We just took profits from deep-in-the-money MSFT bull call spread and I’d be looking to get back into this name on any and every dip.
This tech company is unstoppable and the data underpinning their greatness reaffirms my point of view.
Microsoft said that 2 years of digital transformation has happened in the past 2 months.
The health crisis has shown that consumers cannot function without Microsoft and that will help fend off the regulatory monkey off their back.
Microsoft announced $35 billion in quarterly sales when analysts forecasted just $33.76 billion.
Tech companies have had to reduce their future projections as the health scare has done great damage to consumer demand with many pulling guidance completely.

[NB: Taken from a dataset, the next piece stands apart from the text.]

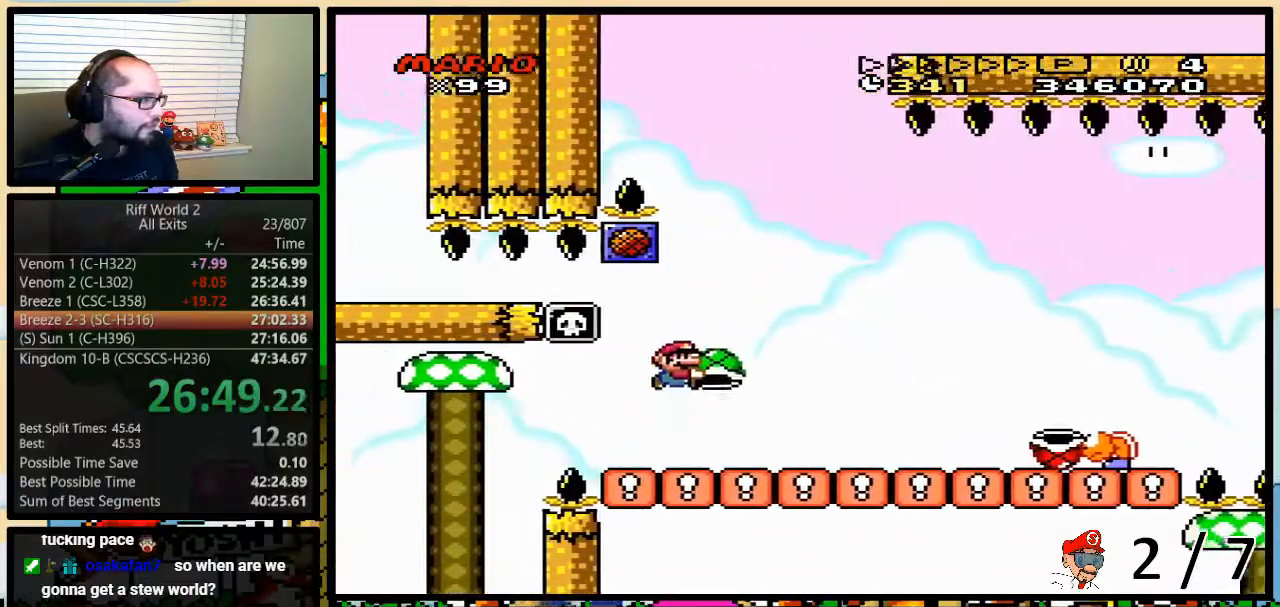
{"buttons": ["Y", "DPAD_LEFT"], "events": [[167, "B", "down"], [500, "B", "up"], [500, "DPAD_LEFT", "down"], [500, "DPAD_RIGHT", "up"]]}
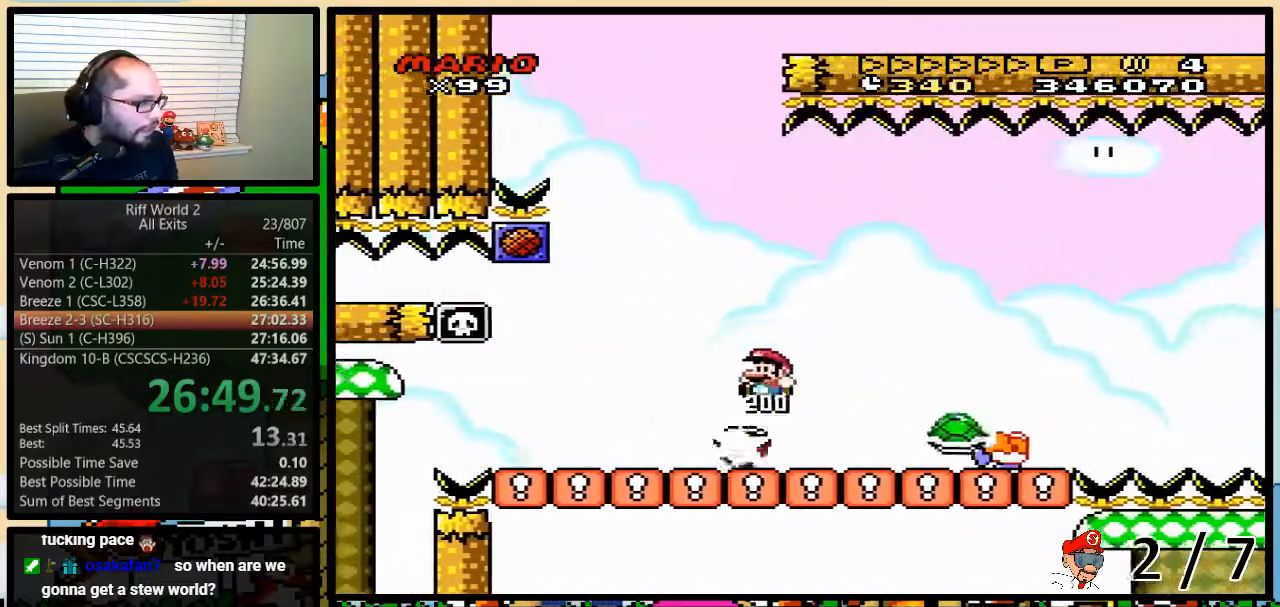
{"buttons": ["Y", "DPAD_LEFT"], "events": [[250, "DPAD_UP", "down"], [283, "DPAD_RIGHT", "down"], [283, "DPAD_UP", "up"], [383, "DPAD_RIGHT", "up"]]}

Overall, tech companies were locked in for a 5% earnings decline which was the best out of any industry, but they are coming in higher than that.
Even more impressive, Microsoft’s management disclosed that COVID-19 had “minimal net impact on the total company revenue.”
That was really all you need to know about Microsoft who possesses services that consumers can never get rid of.
Everything else is just a cherry on top.
To get into the weeds a little, Azure cloud-computing business and Teams collaboration software, have become mainstay products as workers are forced to stay home and their companies need computing power and tools to support them.
Many of those products are bundled with ones that may not fare as well, however — for instance, Microsoft combines revenue from on-premises server sales with its Azure business.
The “Intelligent Cloud” segment that includes Azure rose to $12.28 billion in sales from $9.65 billion a year ago, beating the average analyst prediction of $11.79 billion.
“Productivity & Business Solutions,” which comprises mostly of the cloud software assets, including LinkedIn, grew to $11.74 billion from $11.52 billion a year ago, beating analyst predictions of $11.53 billion.
The most important nugget awaiting the masses was forward guidance.
Microsoft expects continued demand across Windows OEMs, Surface and Gaming to shift to remote work play and learn from home.
The outlook assumes this benefit remains through much of Q4, though growth rates may be impacted as stay-at-home guidelines ease.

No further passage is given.